Comment augmenter le nombre de trains et moderniser des infrastructures datant du 20e siècle, sans accroître la dette du pays? Un projet de loi-cadre sur les transports, pour un défi difficile à résoudre avant la présidentielle de 2027, est discuté à partir de mercredi au Sénat.
Le texte est qualifié d'"historique" par le ministre des Transports Philippe Tabarot, soucieux de répondre au "désir de train" des Français, alors que la bourse de l'Etat est vide.
La loi prévoit notamment que les recettes des péages autoroutiers serviront à partir de 2032 à financer la modernisation des voies ferrées victimes de sous-investissements depuis des décennies, mais aussi de certaines routes et canaux.
Globalement, alors que les accords de concessions autoroutières conclus entre l'Etat et les exploitants comme Sanef, Vinci ou Eiffage doivent être renouvelés entre 2031 et 2036, cette "manne autoroutière" suscite les convoitises.
Dans le monde ferroviaire, tout le monde aimerait en bénéficier, des projets de futures lignes grande vitesse --a priori exclus de ce financement, aux lignes "fines" dites d'aménagement du territoire, comme Angoulème-Limoges ou Clermont-Saint-Etienne, en état de mort clinique.
Mardi une quarantaine de collectifs du rail, rassemblant des usagers soutenus par des élus et des syndicats de cheminots, ont demandé à Paris que le projet de loi s'intéresse aussi à ces lignes "qui ferment les unes après les autres" selon le mouvement "La colère des sans trains", qui s'est fédéré en janvier à Limoges. Il prévoit une autre manifestation le 30 mai à Clermont-Ferrand.
Sans même compter ces lignes, les besoins pour une remise à niveau des voies, tunnels et équipements de signalisation -travaux lourds, souvent planifiés deux ou trois ans à l'avance- sont estimés à 60 milliards d'euros, une "dette grise" accumulée par les 28.000 kilomètres du réseau français.
La loi-cadre devra aussi trouver des pistes pour financer les travaux avant 2032. Les besoins sont estimés à 1,5 milliard d'euros de plus par an. La SNCF s'est engagée à fournir 500 millions d'euros. Reste un milliard à trouver.
"Le planning est serré" pour parvenir à une loi avant la présidentielle de 2027, avertit Pierre Plaindoux, expert ferroviaire au cabinet conseil mc2i.
Elle prévoit dans la foulée le principe d'une loi pluri-annuelle de financement, du type de celle en vigueur dans la défense.

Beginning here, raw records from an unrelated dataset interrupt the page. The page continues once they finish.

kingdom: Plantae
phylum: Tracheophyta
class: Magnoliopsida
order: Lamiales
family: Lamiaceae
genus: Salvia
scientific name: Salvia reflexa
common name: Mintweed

Mais celle-ci, "je ne vois pas bien comment elle pourrait être embarquée avant la présidentielle", ajoute M. Plaindoux.
- "Equité de traitement" -
Pour la SNCF, l'objectif premier de la loi-cadre est surtout "la reconnaissance du besoin de financement des infrastructures".

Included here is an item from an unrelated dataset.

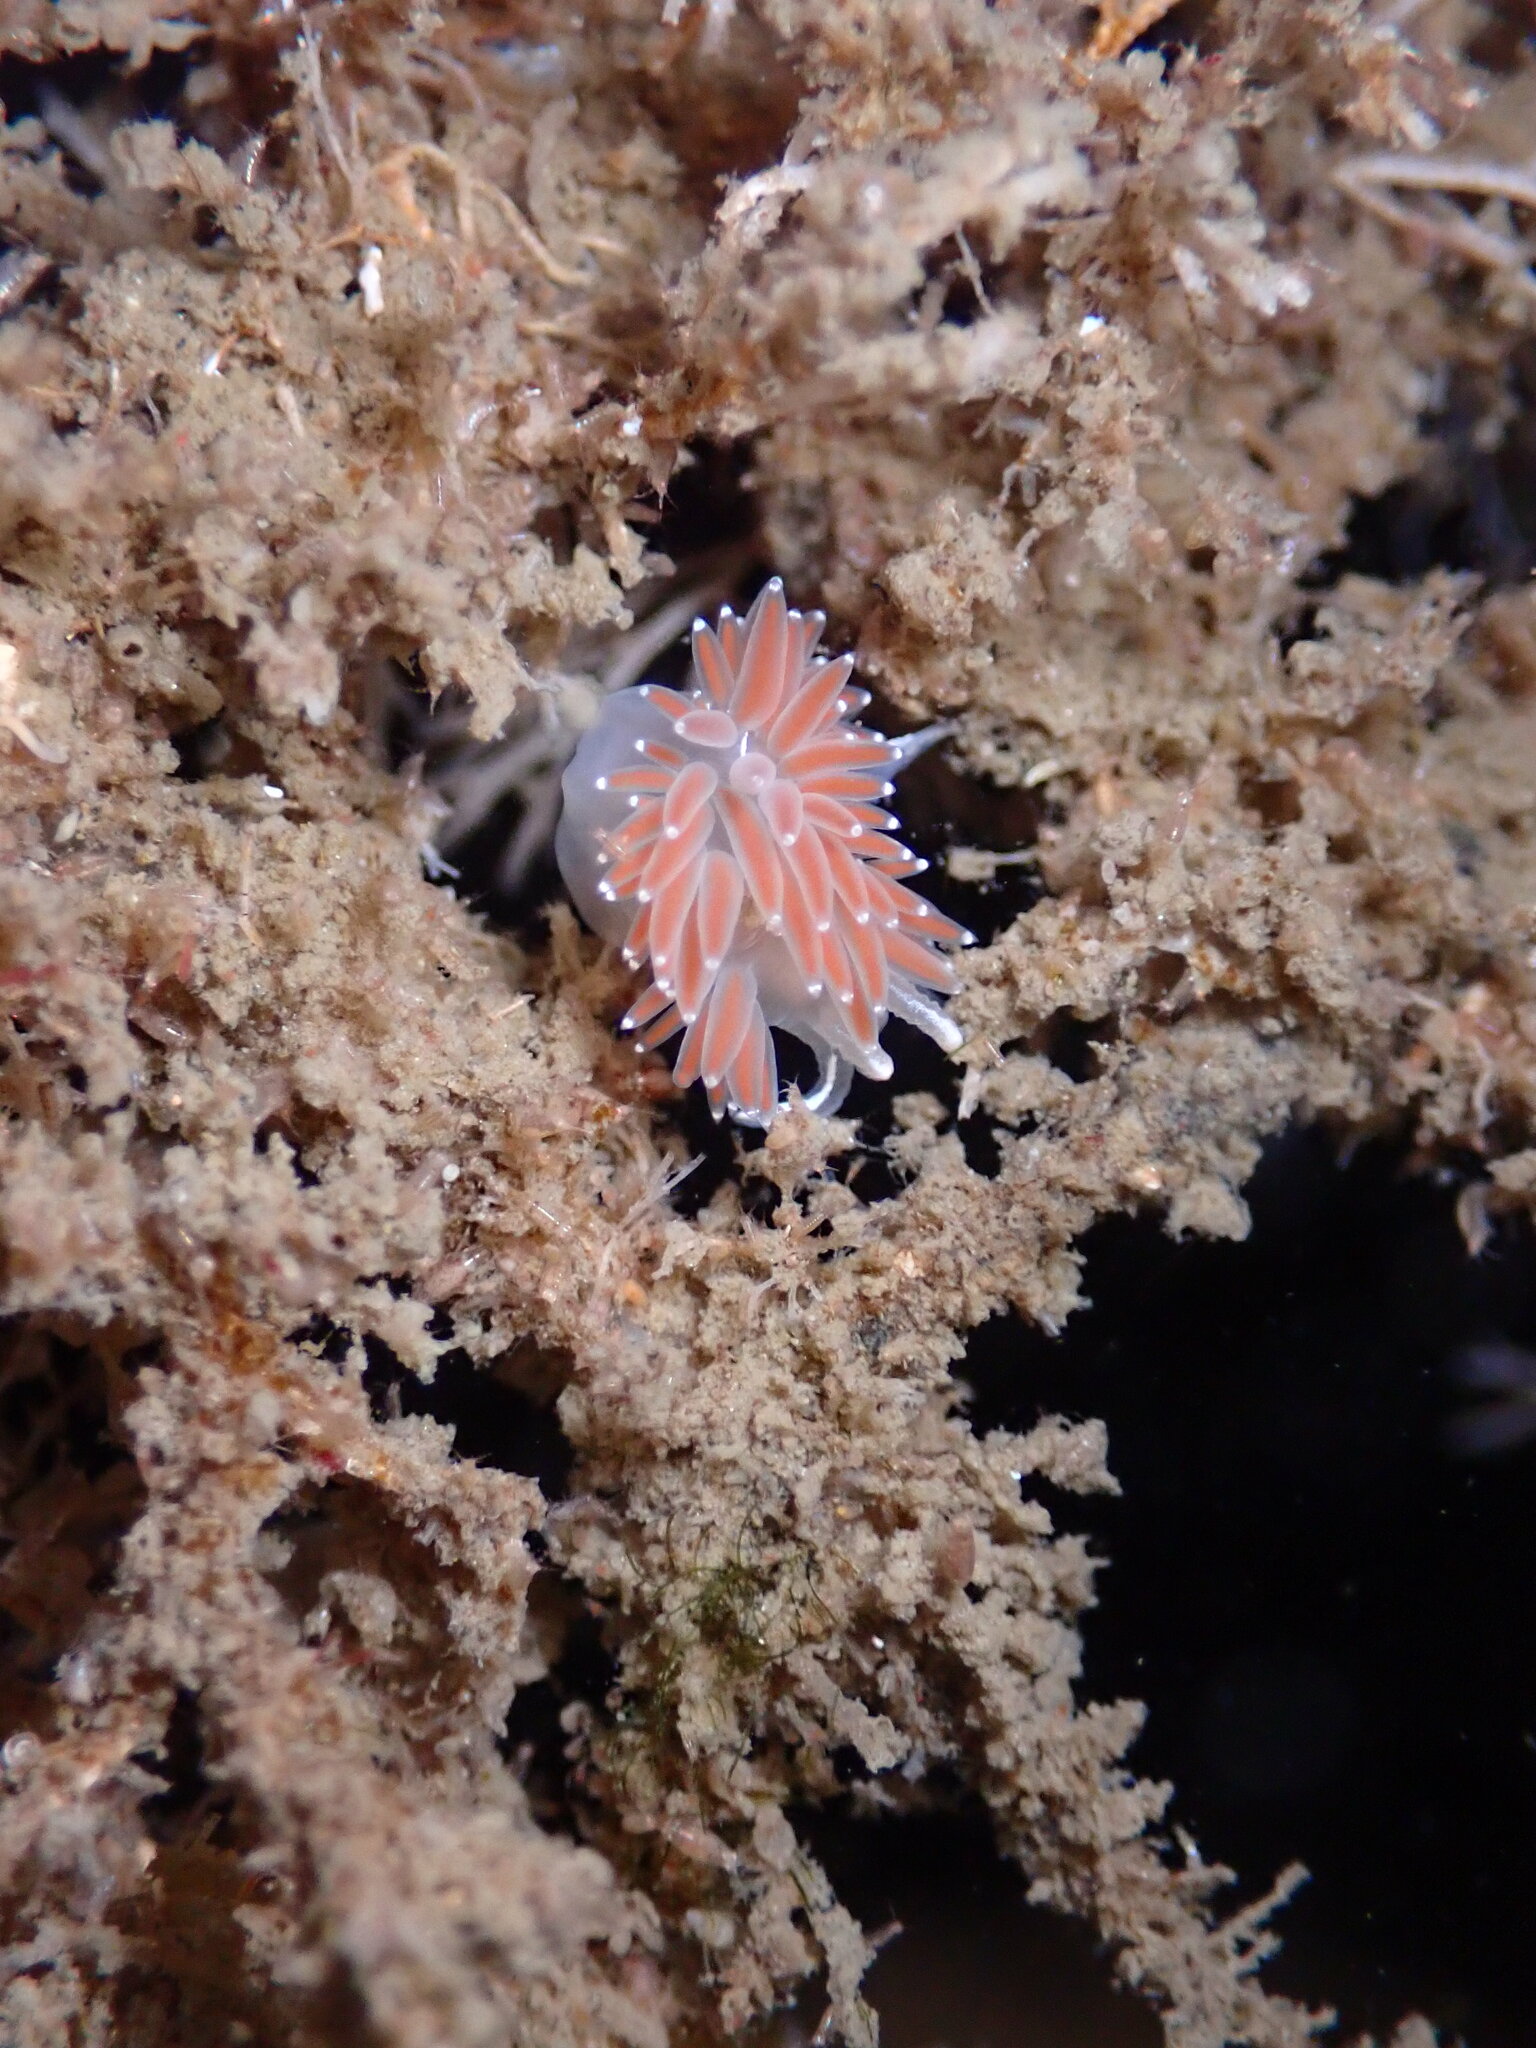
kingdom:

De plus en plus exposée à la concurrence, la société publique a pris les devants pour poser ses conditions, en demandant que le texte prévoie une "équité de traitement entre l'opérateur historique et les nouveaux arrivants".

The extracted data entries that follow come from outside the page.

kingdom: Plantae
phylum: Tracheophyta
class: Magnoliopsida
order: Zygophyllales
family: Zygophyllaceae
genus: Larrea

"Nous ne souhaitons pas être favorisés, mais nous ne voulons pas non plus nous retrouver concurrencés sur les liaisons rentables tout en continuant d'assurer seuls les dessertes dites d'aménagement du territoire" non rentables, explique-t-on à la SNCF.
En clair, la compagnie ferroviaire publique souhaite que cette loi oblige ses concurrents - comme Velvet qui prévoit de lancer prochainement des trains à grande vitesse au départ de Paris vers Bordeaux, Nantes et Rennes - à assurer aussi les dessertes de villes intermédiaires.
Cette mission lui coûte 200 millions d'euros par an, selon un calcul interne de la SNCF.
Pour parvenir à "l'équité", la SNCF propose d'instaurer des modulations sur le prix des péages payés par les sociétés ferroviaires à SNCF Réseau. Elle souhaite aussi que la loi permette à SNCF Réseau de privilégier les opérateurs qui font des dessertes d'aménagement du territoire par rapport à ceux qui n'en font pas.
"On veut continuer à desservir les 200 villes du réseau grande vitesse, mais nous demandons à être traités de manière équitable", ajoute-t-on de même source.
Arguments auquel Velvet répond que l'arrivée d'une nouvelle concurrence va apporter "de nouveaux revenus pour SNCF Réseau" qui gère le réseau ferré et perçoit les péages des différents opérateurs. La nouvelle compagnie commencera "là où il y a une demande importante", a indiqué Velvet à l'AFP mardi, mais elle "a vocation à s'étendre sur des destinations plus petites".
Un amendement a également été introduit en commission au Sénat pour obliger la SNCF à vendre les billets de ses concurrents, comme ceux-ci le demandent.